START Supplied material
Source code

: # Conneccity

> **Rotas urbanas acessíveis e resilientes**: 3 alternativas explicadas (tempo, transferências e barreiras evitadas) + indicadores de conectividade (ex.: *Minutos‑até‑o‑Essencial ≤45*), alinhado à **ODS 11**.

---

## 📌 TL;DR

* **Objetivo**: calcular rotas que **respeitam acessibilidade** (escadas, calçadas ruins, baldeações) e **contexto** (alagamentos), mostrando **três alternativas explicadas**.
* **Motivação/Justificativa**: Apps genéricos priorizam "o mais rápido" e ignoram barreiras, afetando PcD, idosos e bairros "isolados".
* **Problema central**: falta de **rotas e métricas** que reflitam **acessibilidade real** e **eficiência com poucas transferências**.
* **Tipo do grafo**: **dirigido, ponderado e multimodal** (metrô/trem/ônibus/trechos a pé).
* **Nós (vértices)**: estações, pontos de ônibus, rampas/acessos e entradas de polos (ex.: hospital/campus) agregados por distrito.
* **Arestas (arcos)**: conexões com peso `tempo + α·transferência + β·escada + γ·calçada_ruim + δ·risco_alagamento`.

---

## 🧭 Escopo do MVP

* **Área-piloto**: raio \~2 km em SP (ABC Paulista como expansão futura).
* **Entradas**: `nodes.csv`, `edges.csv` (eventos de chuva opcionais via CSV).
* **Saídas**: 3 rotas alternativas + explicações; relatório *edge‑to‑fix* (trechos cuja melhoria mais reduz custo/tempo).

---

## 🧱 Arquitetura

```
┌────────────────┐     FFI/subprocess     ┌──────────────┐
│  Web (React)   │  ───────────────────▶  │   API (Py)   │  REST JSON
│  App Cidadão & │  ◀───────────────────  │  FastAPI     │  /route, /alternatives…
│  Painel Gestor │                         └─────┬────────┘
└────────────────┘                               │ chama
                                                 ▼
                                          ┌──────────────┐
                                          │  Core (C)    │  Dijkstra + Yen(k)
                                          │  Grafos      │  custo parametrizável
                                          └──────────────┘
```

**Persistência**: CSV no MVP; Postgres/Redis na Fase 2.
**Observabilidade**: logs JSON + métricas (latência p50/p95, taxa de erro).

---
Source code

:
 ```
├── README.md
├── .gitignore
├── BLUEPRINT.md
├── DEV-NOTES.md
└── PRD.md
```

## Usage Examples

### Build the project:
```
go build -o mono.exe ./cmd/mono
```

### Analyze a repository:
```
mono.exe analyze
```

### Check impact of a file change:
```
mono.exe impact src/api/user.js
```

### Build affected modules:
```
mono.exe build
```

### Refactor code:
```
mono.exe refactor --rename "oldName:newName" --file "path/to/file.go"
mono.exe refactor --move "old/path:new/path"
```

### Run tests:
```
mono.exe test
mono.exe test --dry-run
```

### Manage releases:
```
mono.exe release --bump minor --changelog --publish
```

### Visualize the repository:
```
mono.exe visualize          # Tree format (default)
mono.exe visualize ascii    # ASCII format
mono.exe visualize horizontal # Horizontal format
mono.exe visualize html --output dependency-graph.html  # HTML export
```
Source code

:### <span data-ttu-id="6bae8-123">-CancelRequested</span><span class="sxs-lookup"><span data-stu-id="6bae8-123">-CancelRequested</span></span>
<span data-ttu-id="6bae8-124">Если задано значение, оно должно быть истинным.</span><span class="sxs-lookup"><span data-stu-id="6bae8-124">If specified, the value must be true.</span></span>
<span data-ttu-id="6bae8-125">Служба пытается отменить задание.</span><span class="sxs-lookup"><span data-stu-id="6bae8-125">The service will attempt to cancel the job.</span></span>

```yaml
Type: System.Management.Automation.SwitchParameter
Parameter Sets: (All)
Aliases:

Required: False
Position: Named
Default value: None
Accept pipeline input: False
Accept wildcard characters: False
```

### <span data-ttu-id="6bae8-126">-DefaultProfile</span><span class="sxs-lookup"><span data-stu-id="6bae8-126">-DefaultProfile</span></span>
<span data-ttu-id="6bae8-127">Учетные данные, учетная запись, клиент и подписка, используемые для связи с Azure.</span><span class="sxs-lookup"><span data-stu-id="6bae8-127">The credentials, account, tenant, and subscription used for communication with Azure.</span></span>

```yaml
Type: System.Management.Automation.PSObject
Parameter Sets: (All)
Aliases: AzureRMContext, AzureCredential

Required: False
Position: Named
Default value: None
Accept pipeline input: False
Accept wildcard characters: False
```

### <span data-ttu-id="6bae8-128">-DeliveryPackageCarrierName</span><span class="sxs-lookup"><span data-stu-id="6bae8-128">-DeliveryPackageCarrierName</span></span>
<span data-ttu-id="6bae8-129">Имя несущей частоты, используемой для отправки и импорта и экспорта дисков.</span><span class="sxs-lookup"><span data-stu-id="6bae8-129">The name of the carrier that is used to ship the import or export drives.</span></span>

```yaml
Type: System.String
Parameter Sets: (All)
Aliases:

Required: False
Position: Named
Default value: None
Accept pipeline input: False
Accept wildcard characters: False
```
END Supplied material
▸ **Description of the task**: Look through the entries above. Copy each line in which the string "lookup" occurs.

▸ **Solved exercise**:
:### <span data-ttu-id="6bae8-123">-CancelRequested</span><span class="sxs-lookup"><span data-stu-id="6bae8-123">-CancelRequested</span></span>
<span data-ttu-id="6bae8-124">Если задано значение, оно должно быть истинным.</span><span class="sxs-lookup"><span data-stu-id="6bae8-124">If specified, the value must be true.</span></span>
<span data-ttu-id="6bae8-125">Служба пытается отменить задание.</span><span class="sxs-lookup"><span data-stu-id="6bae8-125">The service will attempt to cancel the job.</span></span>
### <span data-ttu-id="6bae8-126">-DefaultProfile</span><span class="sxs-lookup"><span data-stu-id="6bae8-126">-DefaultProfile</span></span>
<span data-ttu-id="6bae8-127">Учетные данные, учетная запись, клиент и подписка, используемые для связи с Azure.</span><span class="sxs-lookup"><span data-stu-id="6bae8-127">The credentials, account, tenant, and subscription used for communication with Azure.</span></span>
### <span data-ttu-id="6bae8-128">-DeliveryPackageCarrierName</span><span class="sxs-lookup"><span data-stu-id="6bae8-128">-DeliveryPackageCarrierName</span></span>
<span data-ttu-id="6bae8-129">Имя несущей частоты, используемой для отправки и импорта и экспорта дисков.</span><span class="sxs-lookup"><span data-stu-id="6bae8-129">The name of the carrier that is used to ship the import or export drives.</span></span>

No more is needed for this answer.